Starting at the line with "ring dip: (183, 175)" and going on through the line with "pinky tip: (295, 463)", reproduce each line in the records below exactly and nothing more.

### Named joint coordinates
____

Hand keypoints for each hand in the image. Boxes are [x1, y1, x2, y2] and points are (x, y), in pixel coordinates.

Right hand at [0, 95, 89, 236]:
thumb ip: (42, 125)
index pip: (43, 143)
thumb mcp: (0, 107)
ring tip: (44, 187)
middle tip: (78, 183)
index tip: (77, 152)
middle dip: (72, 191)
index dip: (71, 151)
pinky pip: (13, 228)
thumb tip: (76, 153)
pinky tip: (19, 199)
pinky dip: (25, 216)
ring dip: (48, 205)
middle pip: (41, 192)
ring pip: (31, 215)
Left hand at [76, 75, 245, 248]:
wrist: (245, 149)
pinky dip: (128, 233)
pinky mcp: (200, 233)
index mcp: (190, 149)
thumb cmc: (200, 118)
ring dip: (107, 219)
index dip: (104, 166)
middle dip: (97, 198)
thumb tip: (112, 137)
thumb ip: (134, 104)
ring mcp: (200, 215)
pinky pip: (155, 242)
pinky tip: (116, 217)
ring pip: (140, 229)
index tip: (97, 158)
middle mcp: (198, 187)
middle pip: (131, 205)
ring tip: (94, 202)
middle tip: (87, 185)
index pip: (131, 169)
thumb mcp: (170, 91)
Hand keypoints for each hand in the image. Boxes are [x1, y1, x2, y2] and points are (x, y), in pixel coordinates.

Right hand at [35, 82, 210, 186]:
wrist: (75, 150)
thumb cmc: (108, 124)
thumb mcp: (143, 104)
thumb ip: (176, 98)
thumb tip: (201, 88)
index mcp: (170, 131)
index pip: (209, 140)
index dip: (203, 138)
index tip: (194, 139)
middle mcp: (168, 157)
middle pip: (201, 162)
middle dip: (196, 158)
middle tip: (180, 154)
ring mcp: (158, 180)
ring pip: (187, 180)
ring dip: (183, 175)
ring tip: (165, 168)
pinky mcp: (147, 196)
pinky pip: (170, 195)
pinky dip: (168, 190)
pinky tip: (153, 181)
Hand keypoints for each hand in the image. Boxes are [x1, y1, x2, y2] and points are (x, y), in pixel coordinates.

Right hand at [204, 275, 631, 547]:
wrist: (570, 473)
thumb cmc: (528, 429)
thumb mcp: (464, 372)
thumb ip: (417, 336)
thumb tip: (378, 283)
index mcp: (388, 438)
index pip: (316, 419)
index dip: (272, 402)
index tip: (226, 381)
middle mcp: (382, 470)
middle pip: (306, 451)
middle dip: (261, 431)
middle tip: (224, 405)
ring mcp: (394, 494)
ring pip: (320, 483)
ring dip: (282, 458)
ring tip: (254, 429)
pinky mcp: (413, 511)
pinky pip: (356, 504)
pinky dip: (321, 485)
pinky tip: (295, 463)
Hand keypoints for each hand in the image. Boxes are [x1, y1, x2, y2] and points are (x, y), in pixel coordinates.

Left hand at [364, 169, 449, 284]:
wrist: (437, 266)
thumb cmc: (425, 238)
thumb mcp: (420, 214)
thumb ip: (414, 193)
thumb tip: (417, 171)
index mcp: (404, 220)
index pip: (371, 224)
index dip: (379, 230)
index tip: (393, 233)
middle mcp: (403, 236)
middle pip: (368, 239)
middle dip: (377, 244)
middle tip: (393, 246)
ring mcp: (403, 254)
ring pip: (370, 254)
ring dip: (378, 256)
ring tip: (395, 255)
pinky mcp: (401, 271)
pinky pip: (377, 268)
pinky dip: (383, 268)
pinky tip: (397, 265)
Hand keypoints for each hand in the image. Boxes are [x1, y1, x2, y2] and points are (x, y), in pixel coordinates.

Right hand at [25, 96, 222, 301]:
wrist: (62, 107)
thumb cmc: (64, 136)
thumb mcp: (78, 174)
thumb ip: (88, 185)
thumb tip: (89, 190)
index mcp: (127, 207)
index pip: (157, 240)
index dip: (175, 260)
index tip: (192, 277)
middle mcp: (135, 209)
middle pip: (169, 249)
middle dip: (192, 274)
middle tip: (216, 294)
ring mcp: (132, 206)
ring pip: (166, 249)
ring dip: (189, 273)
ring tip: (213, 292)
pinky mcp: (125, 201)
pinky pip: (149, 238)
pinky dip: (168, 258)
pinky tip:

____

### RESPONSE TO THE EXERCISE
ring dip: (183, 175)
ring tip: (165, 168)
pinky mcp: (147, 196)
pinky pip: (170, 195)
pinky dip: (168, 190)
pinky tip: (153, 181)
Hand keypoints for each hand in the image. Boxes are [x1, y1, x2, y2] and points are (x, y), in pixel coordinates.

Right hand at [204, 275, 631, 547]:
wrist: (570, 473)
thumb cmc: (528, 429)
thumb mcp: (464, 372)
thumb ip: (417, 336)
thumb tip: (378, 283)
index mcp: (388, 438)
index pip: (316, 419)
index dip: (272, 402)
index tip: (226, 381)
middle mcp: (382, 470)
middle pip: (306, 451)
middle dip: (261, 431)
middle tip: (224, 405)
ring mcp: (394, 494)
ring pip: (320, 483)
ring dip: (282, 458)
ring tip: (254, 429)
pinky mcp: (413, 511)
pinky pip: (356, 504)
pinky dip: (321, 485)
pinky tip: (295, 463)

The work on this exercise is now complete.